No official figures on the number of people in attendance were released, but Channel 1 television reported that some 150,000 people were there and organizers said close to quarter of a million.
Protesters, who are demanding that the pullout plan be put to a national referendum, massed near the Knesset as a helicopter hovered overhead, and security was tightened around Sharon's office nearby. The plan to withdraw from the Gaza Strip and portions of the northern West Bank has roused fears of violent confrontations.
The head of the Yesha settlers council, Bentzi Lieberman, told the crowd that "when an Israeli government wants to go through with such a difficult process, involving the expulsion of people from their homes, it can't do this in a fearful and capricious way, but should carry it out in a true democratic fashion so that it might be acceptable." Yesha is the Hebrew acronym for the West Bank and Gaza.
Likud rebel leader Uzi Landau also spoke at the rally. "We demand a referendum; let the nation decide," he said. "One can support the disengagement or be against it, but we must agree on the rules of the democratic game .... Ariel Sharon, you have no mandate to evacuate Jews."
Likud MK David Levy told the demonstrators that Sharon's government is guilty of incitement against the right wing more so than any other in the history of Israel, and that it could be responsible for a rift among the people.
"We say this now in Jerusalem, Israel's eternal capitol, in front of the parliament: Such a thing as this has never happened, the voice of the majority is not being heard," Levy said.
Former cabinet minister Binyamin Elon, fired by Sharon after he voted against the proposal in cabinet, called on the prime minister to resign, saying: "This people is loyal to its land and will not let you uproot them."

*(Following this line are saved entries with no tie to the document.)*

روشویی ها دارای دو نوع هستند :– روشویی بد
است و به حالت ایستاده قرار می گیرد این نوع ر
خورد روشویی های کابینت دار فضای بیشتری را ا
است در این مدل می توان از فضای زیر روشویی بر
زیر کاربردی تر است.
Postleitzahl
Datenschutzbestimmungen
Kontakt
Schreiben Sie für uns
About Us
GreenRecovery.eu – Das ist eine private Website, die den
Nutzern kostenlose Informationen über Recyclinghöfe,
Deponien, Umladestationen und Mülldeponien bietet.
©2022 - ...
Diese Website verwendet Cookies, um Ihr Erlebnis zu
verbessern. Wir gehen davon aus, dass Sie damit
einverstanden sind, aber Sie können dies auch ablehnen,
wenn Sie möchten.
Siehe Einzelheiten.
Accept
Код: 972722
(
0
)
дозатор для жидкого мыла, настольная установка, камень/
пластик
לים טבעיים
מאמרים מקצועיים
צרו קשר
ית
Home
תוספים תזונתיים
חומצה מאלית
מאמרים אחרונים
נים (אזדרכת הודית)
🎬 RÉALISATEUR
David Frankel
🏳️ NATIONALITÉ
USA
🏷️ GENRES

Settler leader Pinhas Wallerstein said the highlight of the gathering would be a mass pledge to go to Gaza to prevent the evacuation.
Brigadier General Shimon Koren, deputy commander of the Jerusalem police district, said forces were on hand and ready to handle any illegal activities planned by radical right-wing activists.
Some 2,000 members of the Jerusalem Police, reinforced by teams from other districts, were deployed in the streets surrounding the Knesset and the Prime Minister's Office.
Other emergency forces, including fire fighters and paramedics, were also stationed at the site of the demonstration.
While polls show the disengagement plan has the support of most Israelis, and Western countries see it as a possible step toward peace with the Palestinians, many settlers say it will sacrifice a biblical birthright.
"I don't know if this [protest] will help but at least we can express how we feel and we hope we will not be ignored," said Galit Kahane, a Gaza settler.
"This situation will lead us to the brink of civil war," said Yair Kali, 48, of the West Bank settlement of Psagot.